We’ve been discussing features of Lisp that the newcomer to the language might not have encountered before, and now I’m going to talk a bit about random. While the newcomer arriving from C++ is probably aware of this function, at least in the abstract, there are some dangers that have to be pointed out for the serious users of pseudo-random numbers.
I am going to assert that there are two categories of users of pseudo-random numbers. First, there are those I’d call the “casual” users. These users are interested in producing one or more pseudo-random numbers with no eye to recovering or replaying those specific numbers later. People generating cryptographic keys, or shuffling a deck of cards for a game, or making a salt or other sequence number, would all fall under the category of casual users. The second group are the “serious” users. These are the Monte Carlo simulator people (among whose ranks I count myself). These people would like to be able to run the same program with 1000 different random number sequences, and would like to be able to re-run specific instances for debugging purposes.
The Common Lisp standard defines its pseudo-random number behaviour in a way that accommodates the casual users, but not the serious users. We’ll start by explaining what the standard does require.
First, the Common Lisp random function takes, as an optional argument, a random state object. This is quite useful, as it allows the programmer, in effect, to produce multiple independent pseudo-random number streams. This is unlike the BSD srandom() and random() functions, which modify a global state and don’t allow for easy manipulation of it. It is, though, somewhat like the GNU libc extensions, srandom_r() and random_r(), which take a state vector as an additional argument.

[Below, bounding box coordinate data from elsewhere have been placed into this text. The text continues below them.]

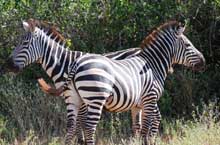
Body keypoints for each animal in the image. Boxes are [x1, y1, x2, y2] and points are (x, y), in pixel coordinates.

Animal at [6, 19, 144, 144]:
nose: (8, 65)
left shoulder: (81, 100)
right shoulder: (73, 97)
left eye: (25, 43)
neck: (65, 64)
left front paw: (81, 140)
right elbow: (77, 122)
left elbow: (80, 122)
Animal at [50, 20, 205, 145]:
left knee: (70, 126)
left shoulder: (137, 105)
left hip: (73, 98)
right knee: (89, 128)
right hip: (95, 99)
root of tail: (76, 62)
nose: (203, 62)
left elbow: (137, 127)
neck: (153, 65)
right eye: (188, 45)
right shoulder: (149, 100)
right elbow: (145, 129)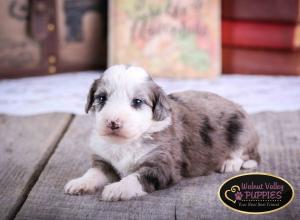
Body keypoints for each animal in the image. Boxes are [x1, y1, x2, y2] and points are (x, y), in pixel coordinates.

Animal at [63, 64, 260, 201]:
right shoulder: (104, 161)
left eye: (137, 101)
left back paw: (229, 163)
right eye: (101, 98)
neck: (127, 142)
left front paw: (117, 188)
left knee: (245, 154)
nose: (113, 123)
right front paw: (79, 183)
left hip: (242, 130)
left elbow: (136, 177)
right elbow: (94, 173)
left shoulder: (163, 165)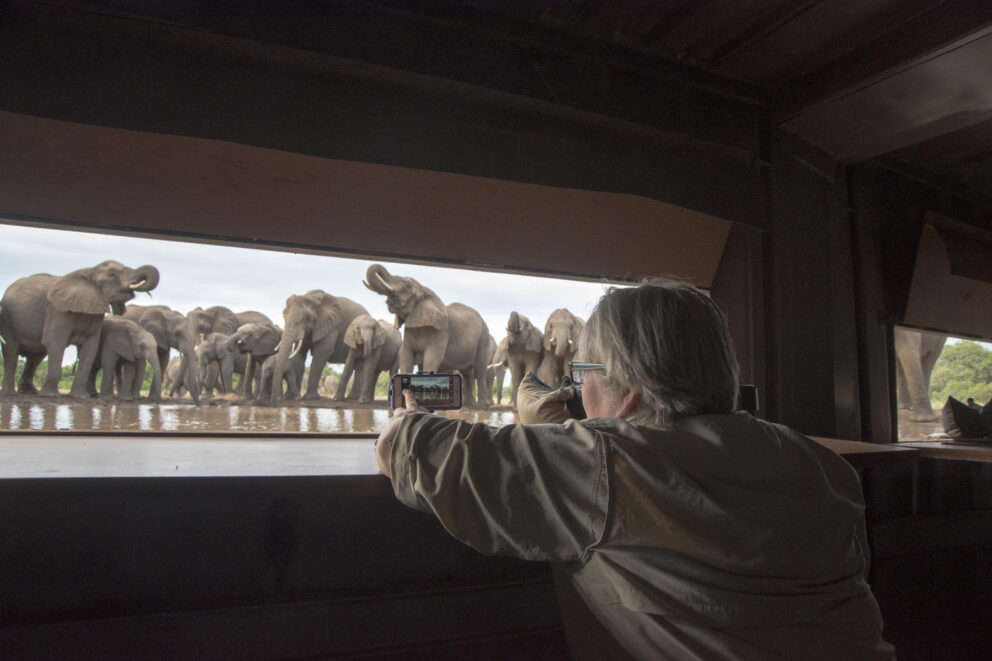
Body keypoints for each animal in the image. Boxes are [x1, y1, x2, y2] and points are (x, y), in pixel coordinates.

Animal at [0, 260, 159, 398]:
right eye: (112, 274)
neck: (89, 272)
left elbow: (90, 347)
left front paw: (80, 397)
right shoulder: (57, 309)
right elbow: (55, 342)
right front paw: (51, 395)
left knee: (36, 355)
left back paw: (30, 392)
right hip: (8, 320)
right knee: (11, 352)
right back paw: (11, 393)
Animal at [363, 264, 492, 408]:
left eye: (408, 285)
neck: (425, 290)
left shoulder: (441, 332)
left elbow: (431, 357)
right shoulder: (410, 330)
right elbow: (406, 356)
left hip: (484, 339)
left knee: (480, 371)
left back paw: (481, 407)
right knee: (467, 373)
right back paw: (469, 407)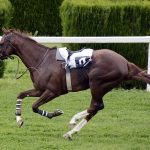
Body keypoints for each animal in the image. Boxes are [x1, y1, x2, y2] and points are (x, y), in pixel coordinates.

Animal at [0, 29, 150, 139]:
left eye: (1, 42)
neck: (41, 60)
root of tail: (125, 63)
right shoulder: (39, 89)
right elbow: (21, 95)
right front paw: (19, 120)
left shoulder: (52, 92)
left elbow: (34, 106)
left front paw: (55, 113)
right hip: (101, 87)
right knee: (95, 108)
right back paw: (71, 133)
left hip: (97, 83)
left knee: (96, 106)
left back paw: (73, 121)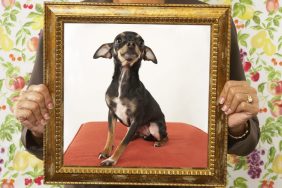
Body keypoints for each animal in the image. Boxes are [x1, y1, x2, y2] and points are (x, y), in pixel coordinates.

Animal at [93, 30, 167, 166]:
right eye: (118, 40)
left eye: (141, 42)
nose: (131, 43)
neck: (124, 78)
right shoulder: (111, 113)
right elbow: (110, 134)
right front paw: (106, 150)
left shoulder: (135, 120)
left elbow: (123, 143)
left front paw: (111, 160)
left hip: (155, 127)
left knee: (166, 136)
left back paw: (160, 142)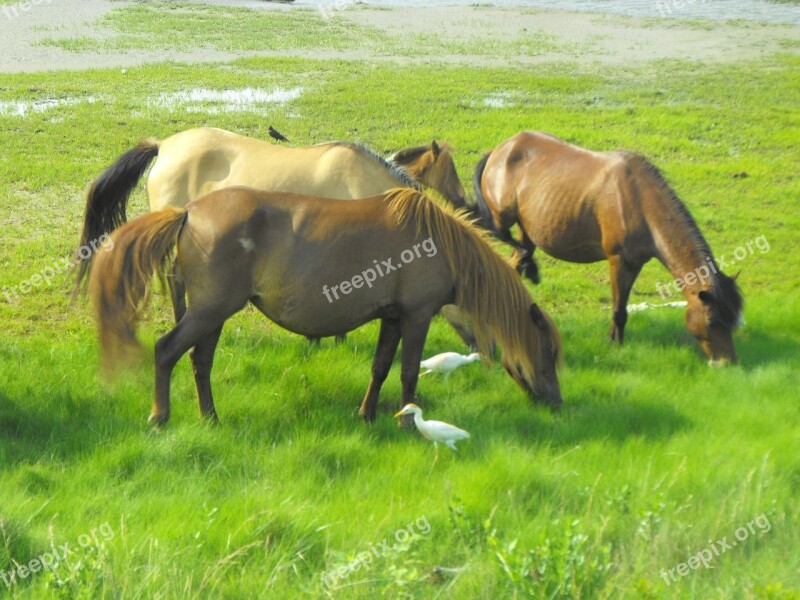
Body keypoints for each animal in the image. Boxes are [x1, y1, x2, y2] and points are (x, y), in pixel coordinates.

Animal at [89, 188, 564, 426]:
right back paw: (160, 417)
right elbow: (408, 372)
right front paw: (408, 423)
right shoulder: (416, 317)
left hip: (212, 316)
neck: (438, 244)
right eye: (547, 353)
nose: (557, 404)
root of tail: (188, 211)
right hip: (209, 312)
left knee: (200, 362)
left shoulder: (393, 318)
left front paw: (367, 415)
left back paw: (211, 419)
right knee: (167, 351)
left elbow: (381, 367)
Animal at [476, 132, 744, 366]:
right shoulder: (618, 261)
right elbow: (618, 309)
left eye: (734, 321)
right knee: (506, 243)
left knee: (515, 262)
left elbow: (622, 307)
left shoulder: (635, 263)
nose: (726, 363)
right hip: (505, 218)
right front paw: (614, 343)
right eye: (712, 322)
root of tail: (499, 151)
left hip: (527, 228)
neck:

That random state object used in the Lisp random function can be constructed using make-random-state, operating in one of three modes. The make-random-state function can be used to create a copy of an existing random state, to create a copy of the default random state, or to build a new random state using an implementation-defined technique that is hoped to give a different result every time it is used. None of these use cases allows what the programmer would think of as a “random number seed”, which the Monte Carlo modelers absolutely require for their work. The Common Lisp standard also does not appear to require that the implementation supply a way to produce a readable representation of the current random state, so that it can be recorded and re-loaded from disc.
EDIT #1: 2014-05-18
As pointed out by mch in the comments, the standard does, in fact, require that *random-state* have a *print-readably* representation, so a compliant implementation must be able to store the current random state in a form that can be re-loaded within the same implementation. There is no guarantee, however, that this representation is meaningful to any other Lisp implementation.
If you need to produce multiple reproducible pseudo-random number sequences, you really have two choices. You can either write your own pseudo-random number generator, and use that for your work, or you can check the particular implementation of Lisp that you are using for any non-standard pseudo-random number extensions that may be supplied. For instance, in SBCL there is a non-standard extension, sb-ext:seed-random-state, that allows the programmer to construct a random state variable based on a supplied seed, exactly what the Monte Carlo programmers require.
Actually, the ANSI standard requires random-state objects to have printable/readable representations, but the syntax is implementation-dependent.
Check section 22.1.3.10 “Printing Random States” in the HyperSpec.
mch,
Thank you for the correction, I will update the text.